→ Exercise description
Find and copy the lines in the records beneath this task that contain the word "shoulder".

→ Data shown
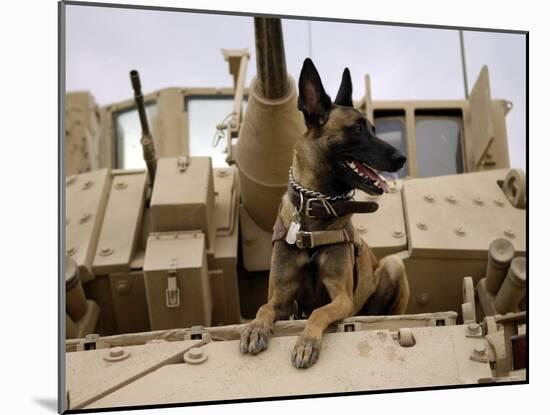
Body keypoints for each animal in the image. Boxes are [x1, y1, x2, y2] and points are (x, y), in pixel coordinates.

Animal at [240, 57, 410, 368]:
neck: (314, 211)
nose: (401, 158)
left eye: (373, 128)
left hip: (393, 266)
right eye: (358, 129)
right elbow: (264, 308)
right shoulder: (282, 298)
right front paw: (255, 329)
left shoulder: (341, 298)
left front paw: (307, 342)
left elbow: (319, 312)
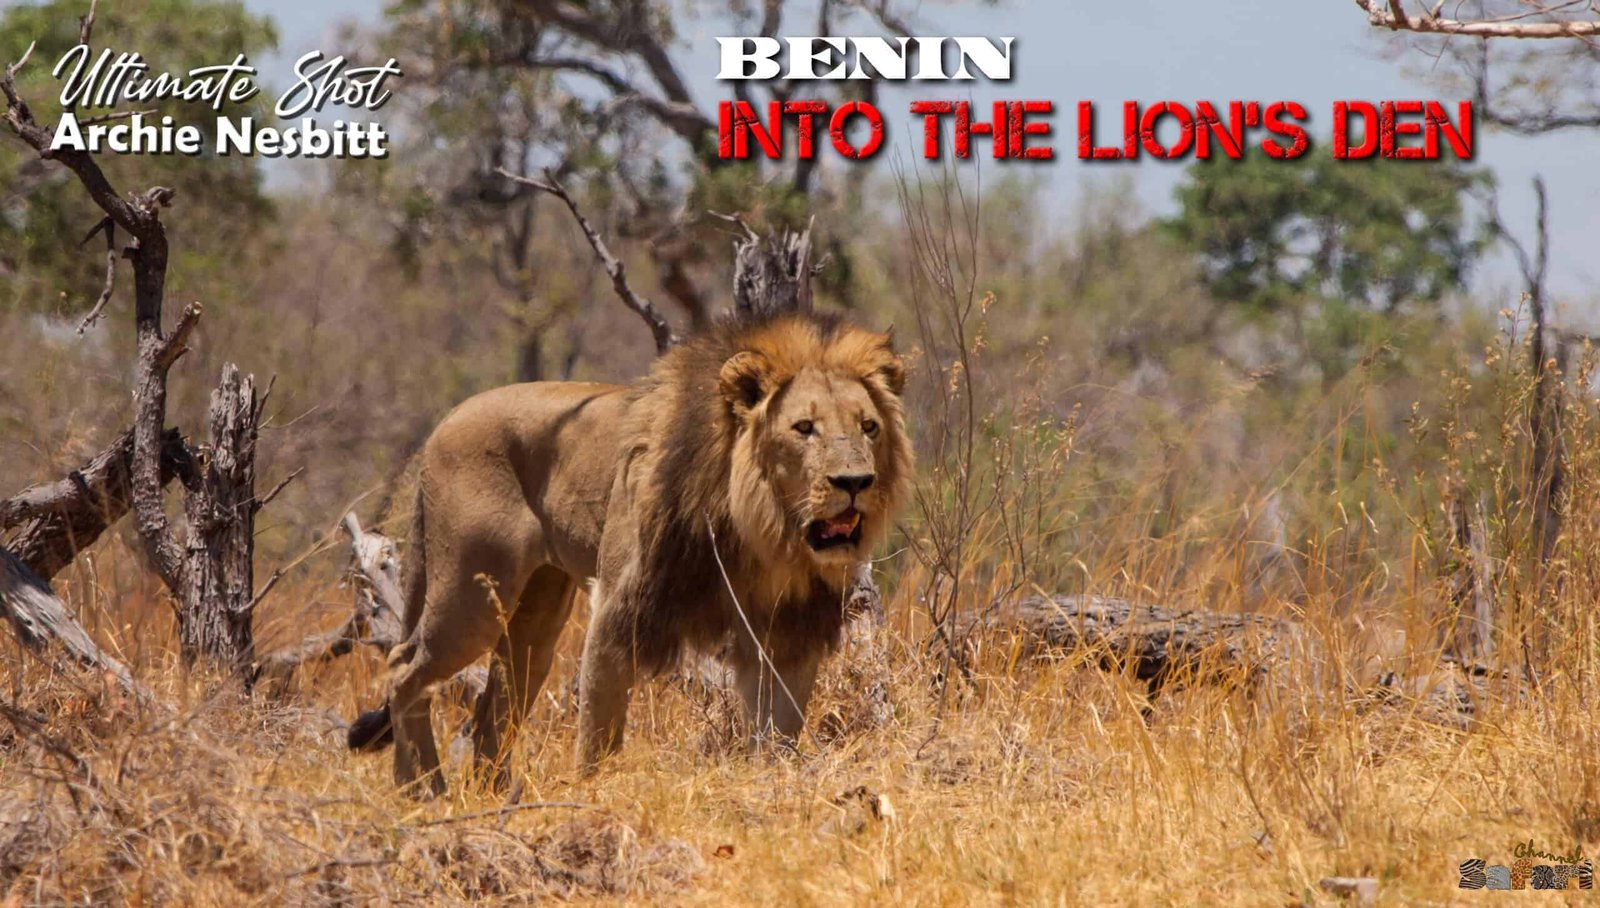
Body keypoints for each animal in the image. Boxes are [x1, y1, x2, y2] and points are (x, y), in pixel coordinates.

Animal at [347, 311, 912, 795]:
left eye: (868, 427)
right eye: (803, 428)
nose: (855, 482)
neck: (764, 535)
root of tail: (443, 423)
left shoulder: (789, 631)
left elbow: (777, 731)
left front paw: (771, 785)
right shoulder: (620, 610)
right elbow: (599, 731)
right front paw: (591, 796)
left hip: (535, 615)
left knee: (493, 708)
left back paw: (491, 797)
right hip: (473, 591)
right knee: (402, 666)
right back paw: (422, 789)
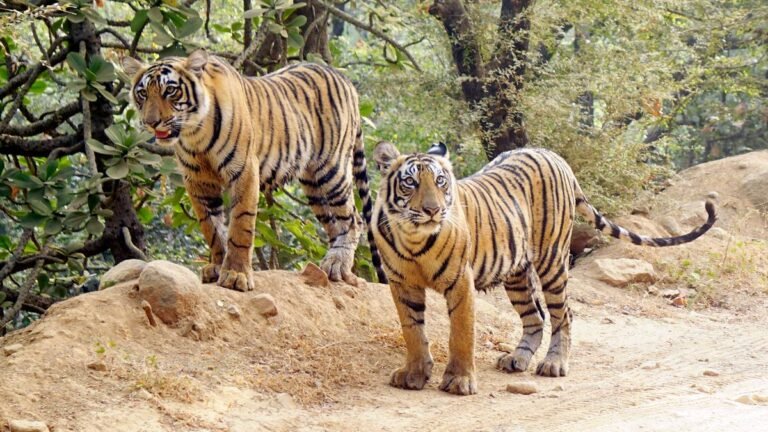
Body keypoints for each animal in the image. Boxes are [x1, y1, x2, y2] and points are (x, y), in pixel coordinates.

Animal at [121, 49, 386, 291]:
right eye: (143, 93)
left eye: (170, 91)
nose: (150, 122)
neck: (194, 133)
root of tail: (344, 79)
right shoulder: (198, 180)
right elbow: (212, 228)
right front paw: (217, 267)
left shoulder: (244, 171)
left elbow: (240, 225)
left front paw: (235, 275)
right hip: (314, 184)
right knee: (334, 223)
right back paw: (332, 265)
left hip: (331, 170)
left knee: (353, 218)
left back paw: (337, 265)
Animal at [371, 141, 716, 395]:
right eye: (411, 182)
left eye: (441, 182)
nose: (433, 210)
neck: (414, 238)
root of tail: (554, 155)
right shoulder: (402, 284)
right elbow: (412, 331)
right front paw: (414, 374)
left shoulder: (460, 283)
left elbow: (461, 333)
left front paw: (459, 381)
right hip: (516, 272)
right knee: (535, 316)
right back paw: (517, 358)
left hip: (552, 261)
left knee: (564, 315)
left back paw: (554, 364)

→ Solution to this problem
right shoulder: (282, 298)
left shoulder: (341, 298)
left shoulder: (789, 631)
right shoulder: (620, 610)
right shoulder: (198, 180)
left shoulder: (244, 171)
right shoulder: (402, 284)
left shoulder: (460, 283)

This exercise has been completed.